Ouders en familie reageerden begripvol op de keuzes en toonden zich vooral verheugd over de kordate aanpak. Het gevolg van het protocol, dat de prioriteit wel heel nadrukkelijk aan de fysieke kant kwam te liggen, namen ze voor lief. Het ging tenslotte om de gezondheid van hun kinderen, corona liet nu eenmaal geen ruimte. Dagelijkse rituelen die OlmenEs kenmerken en de sociale eigenheid kleuren - de ochtendkring, de culturele middagen - werden geschrapt. De therapeutische ondersteuning evenzo. Alle medewerkers die niet direct omgang hadden met de bewoners, werkten vanuit huis of stonden klaar op afroep. Van Zijl is in deze periode met regelmaat aanwezig op OlmenEs om de bewoners te blijven zien, spreken en zo nodig te behandelen. En zo veranderde het levendige OlmenEs van de ene op de andere dag in een verstilde verzameling van opzichzelfstaande huizen, waarbuiten alleen de vogels nog van zich lieten horen.

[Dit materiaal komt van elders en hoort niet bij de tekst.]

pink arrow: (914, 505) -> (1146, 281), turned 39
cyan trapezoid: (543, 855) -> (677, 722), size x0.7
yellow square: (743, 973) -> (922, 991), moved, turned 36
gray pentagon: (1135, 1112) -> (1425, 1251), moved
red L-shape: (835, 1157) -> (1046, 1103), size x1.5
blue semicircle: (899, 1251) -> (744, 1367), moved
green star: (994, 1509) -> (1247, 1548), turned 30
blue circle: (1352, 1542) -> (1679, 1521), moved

De eerste weken leken de bewoners zich te verzoenen met de nieuwe werkelijkheid. Niet lang daarna begon het gemis aan contact op te spelen, vertelt Van Zijl. “Overigens niet bij allemaal. Sommigen, de meer introverten, bloeiden juist op in de beperkte kring. Maar voor het merendeel was de impact van de isolatie groot, bewoners raakten ontregeld nu hun vertrouwde structuur wegviel. Ze zagen hun vrienden uit de andere huizen niet meer en misten hun werkkring. Enkele bewoners hebben een liefdesrelatie; dan doet het pijn als je elkaar niet kunt ontmoeten.” Naar mate de tijd verstreek, groeide het onbehagen over de uitzichtloosheid ook onder de ouders en verwanten, die met pijn in het hart op afstand moesten toekijken.

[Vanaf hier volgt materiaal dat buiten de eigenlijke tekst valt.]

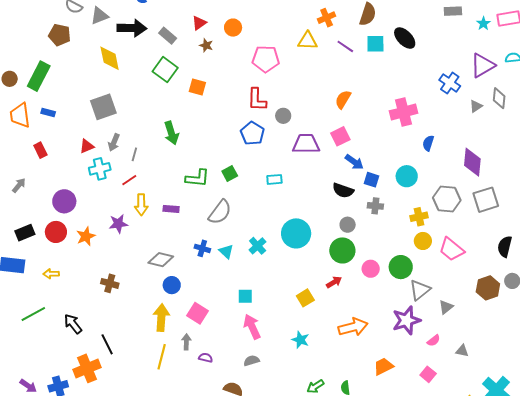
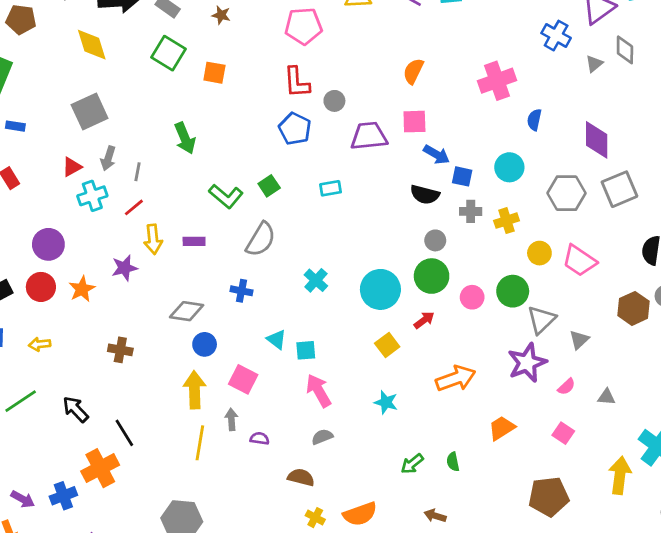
pink square: (340, 136) -> (414, 122), turned 30
green L-shape: (197, 178) -> (226, 196), turned 40
yellow cross: (419, 217) -> (507, 221), moved
cyan circle: (296, 233) -> (380, 289), moved
cyan triangle: (226, 251) -> (277, 340), moved

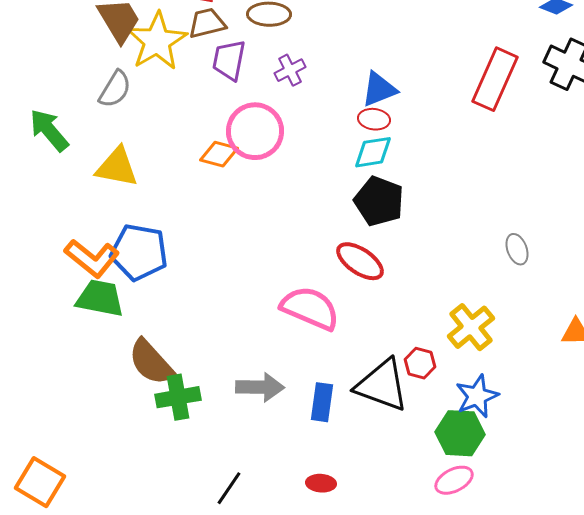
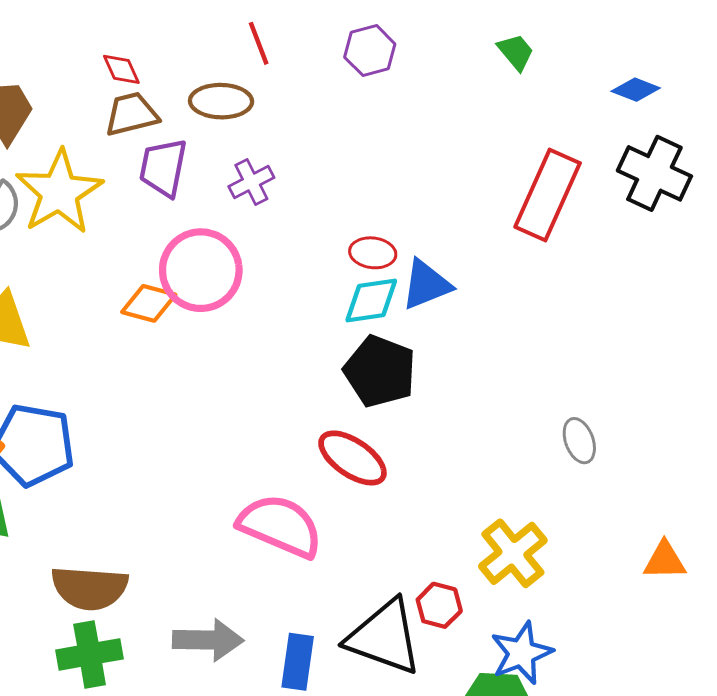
yellow star: (157, 41) -> (59, 192), moved
blue triangle: (379, 89) -> (426, 285), moved
brown semicircle: (151, 362) -> (90, 588), moved, turned -44

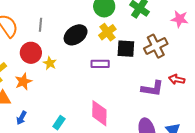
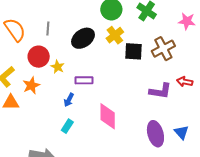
purple rectangle: (100, 64) -> (84, 80), moved
blue arrow: (21, 118) -> (69, 100), moved

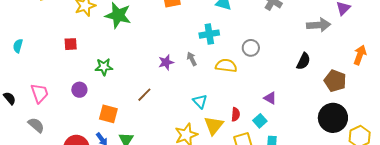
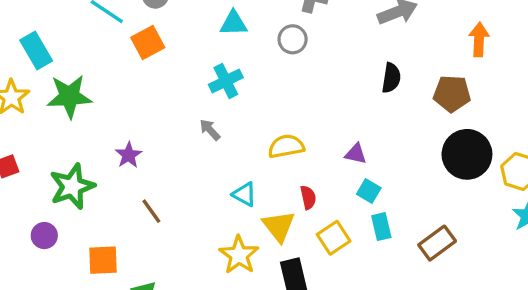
gray circle: (251, 48) -> (293, 39), moved
purple star: (166, 62) -> (129, 155), moved
yellow semicircle: (226, 66) -> (286, 146), moved
green star: (104, 67) -> (72, 187), size x1.5
brown line: (144, 95) -> (151, 211), turned -63
cyan square: (260, 121) -> (369, 191), moved

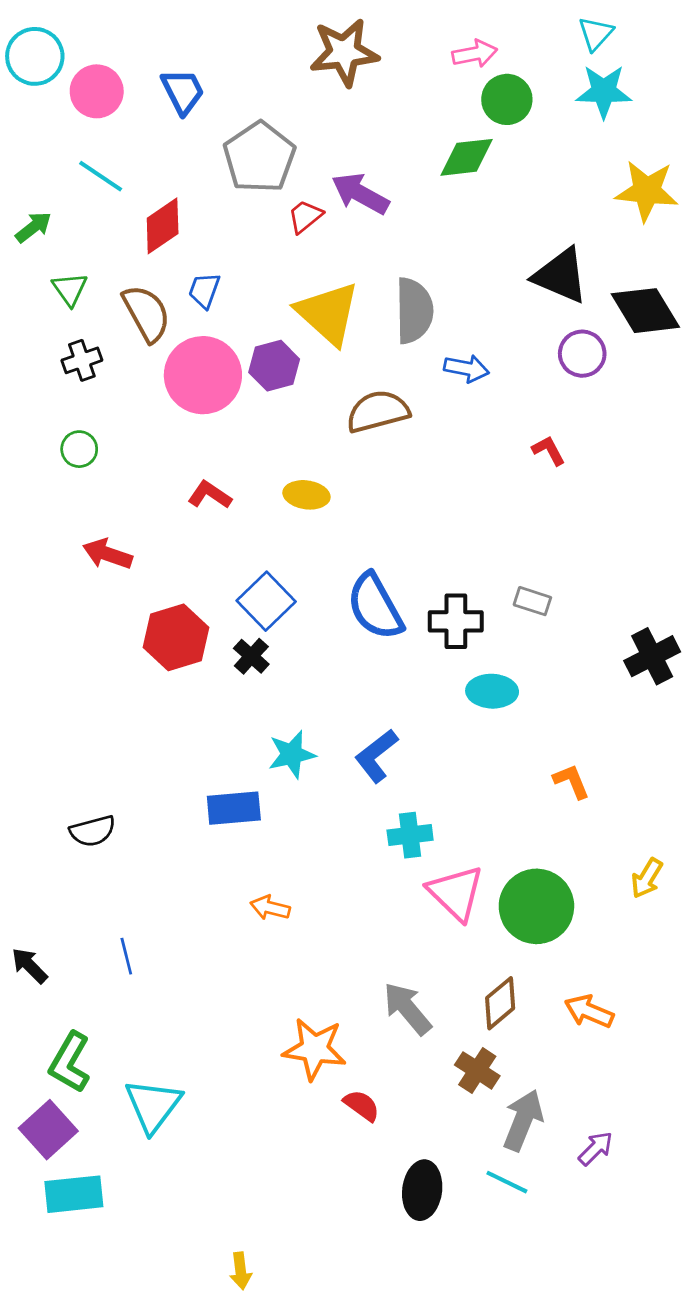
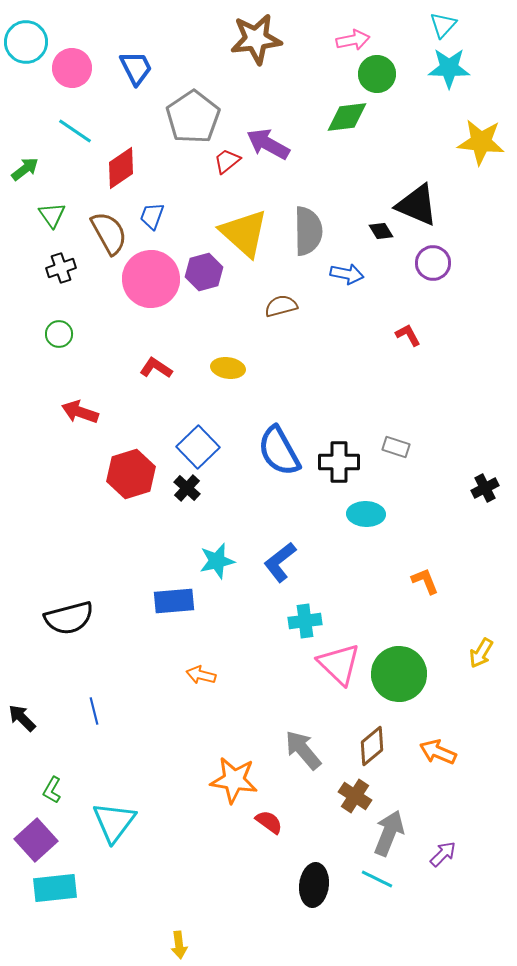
black diamond: (645, 311) -> (381, 231), moved, size x0.5
brown semicircle: (378, 411) -> (281, 306), size x0.7
black cross: (652, 656) -> (485, 488), size x0.7
black semicircle: (93, 831) -> (69, 618), size x1.4
green L-shape: (70, 1062) -> (52, 790), size x0.6

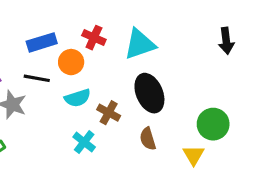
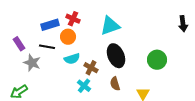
red cross: (94, 38) -> (73, 19), moved
black arrow: (226, 41) -> (183, 24), moved
green circle: (213, 124) -> (157, 60), moved
cyan cross: (84, 142) -> (84, 86), moved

De noodzaak van een perspectief drong zich op, realiseerde het crisisteam zich. “Daarop is de cliëntenraad bij het overleg betrokken, de eerste tekenen van ruimte in de landelijke richtlijnen gaven hier ook aanleiding toe. Met elkaar hebben we afgesproken het corona protocol, gegeven de omstandigheden, stukje bij beetje te versoepelen. Te beginnen met het hervatten van de bezoekregeling vanaf Pinksteren. Voorlopig nog op afspraak en in de beslotenheid van de eigen familiekring. Maar zonder schermpjes en in de wetenschap dat de anderhalve meter norm niet voor iedereen te doen is.”
Intussen is er ook weer een begin gemaakt met de individuele therapeutische behandelingen, aldus Van Zijl. “Stap voor stap keren we behoedzaam terug naar ons gewone doen. Met de grote vakantie als streefdatum, waarop de woonhuizen weer opengaan. Dat is niet zonder risico, maar het menselijk belang laten we inmiddels zwaarder wegen. Je zou kunnen zeggen dat corona ons daartoe aanzet, het virus beweegt zich immers op grensvlak van hart en longen: binnen en buiten. Zo bezien herijken we het sociaal contact van de buitenwereld aan de binnenwereld.”

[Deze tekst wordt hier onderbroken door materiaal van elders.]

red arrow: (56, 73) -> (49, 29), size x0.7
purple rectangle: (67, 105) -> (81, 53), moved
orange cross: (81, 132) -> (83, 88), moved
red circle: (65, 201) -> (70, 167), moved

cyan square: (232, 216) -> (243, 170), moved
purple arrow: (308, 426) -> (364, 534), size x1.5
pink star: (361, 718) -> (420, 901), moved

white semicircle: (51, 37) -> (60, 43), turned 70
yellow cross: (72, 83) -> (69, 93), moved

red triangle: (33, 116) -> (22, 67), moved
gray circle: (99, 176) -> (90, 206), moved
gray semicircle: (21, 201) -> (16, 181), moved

OlmenEs is een gemeenschap voor volwassenen met een verstandelijke beperking centraal in Noord Nederland. Antroposofie is onze basis. Wij bieden zorg, begeleiding en ondersteuning bij het samen wonen, samen werken en samen leven. Voor ons is de persoonlijkheid van de bewoner leidend, niet zijn beperking.